机构地区:[1]河南科技大学食品与生物工程学院,河南洛阳471023

出  处:《食品与发酵工业》2024年第24期145-150,共6页Food and Fermentation Industries

基  金:河南省外国专家引进计划项目(HNGD2022054);河南省重点研发计划项目(202102110129)。

摘  要:该研究分析了液氮浸泡冷冻法(liquid nitrogen immersion freezing,LF)、速冻机冷冻法(quick freezer freezing,QF)、包装浸泡冷冻法(package immersion freezing,PF)、超低温冰箱冷冻法(ultra-low-temperature freezer freezing,UF)和贮存时间(0、15、30、60 d)对冷冻面团可冻结水、巯基二硫键、蛋白质二级结构、微观结构及馒头品质的影响。结果表明,游离巯基含量为PF>UF>QF>LF。蛋白质二级结构测定,LF处理的冷冻面团中α-螺旋含量下降最少,β-折叠提高相对较高,这表明LF有利于维持冷冻面团蛋白质的稳定性。
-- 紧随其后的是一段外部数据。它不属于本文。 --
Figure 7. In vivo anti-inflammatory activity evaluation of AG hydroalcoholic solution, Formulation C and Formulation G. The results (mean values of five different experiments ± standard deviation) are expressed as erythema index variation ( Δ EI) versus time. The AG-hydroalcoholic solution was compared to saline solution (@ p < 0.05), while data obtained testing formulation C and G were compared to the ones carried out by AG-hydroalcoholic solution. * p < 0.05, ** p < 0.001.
扫描电镜结果显示,QF和LF处理的冷冻面团显示出紧凑和连续的蜂窝结构,其在15 d的冷冻贮存过程中,表面较光滑且孔洞较少。此外,PF贮藏的馒头L*值和a*值颜色变化差距最大,老化较快,LF处理的馒头色差变化幅度不如QF、UF、PF且LF处理的馒头比容较大。总体而言,LF处理的冷冻面团较好,并在15 d的保存期间内能有效地保持冷冻面团的质量。这些结果为冷冻方法和贮存时间在冷冻食品中的应用提供了指导信息。In this study,we analyzed the effects of liquid nitrogen immersion freezing(LF),quick freezer freezing(QF),package immersion freezing(PF),ultra-low-temperature freezer freezing(UF),and storage time(0,15,30,and 60 days)on the freezable water of frozen dough,sulfhydryl disulfide bonding,secondary structure of proteins,microstructure,and quality of steamed bread.Results showed that the free sulfhydryl content was PF>UF>QF>LF,and the protein secondary structure was determined,with the least decrease inα-helix content and a relatively high increase inβ-folding in LF-treated frozen dough,which indicated that LF was beneficial in maintaining the stability of frozen dough proteins.More interestingly,scanning electron microscopy results showed that the QF-and LF-treated frozen dough displayed a compact and continuous honeycomb structure with a smoother and less porous surface during 15 days of frozen storage.In addition,the steamed bread stored in PF had the largest difference in color change between L*and a*values and aged faster,while the steamed bread treated with LF had less color change than those treated with QF,UF and PF and the steamed bread treated with LF had a larger specific volume.Overall,the LF-treated frozen dough was better and was effective in maintaining the quality of the frozen dough during the 15-day storage period.These results provide information to guide the application of freezing methods and storage time in frozen foods.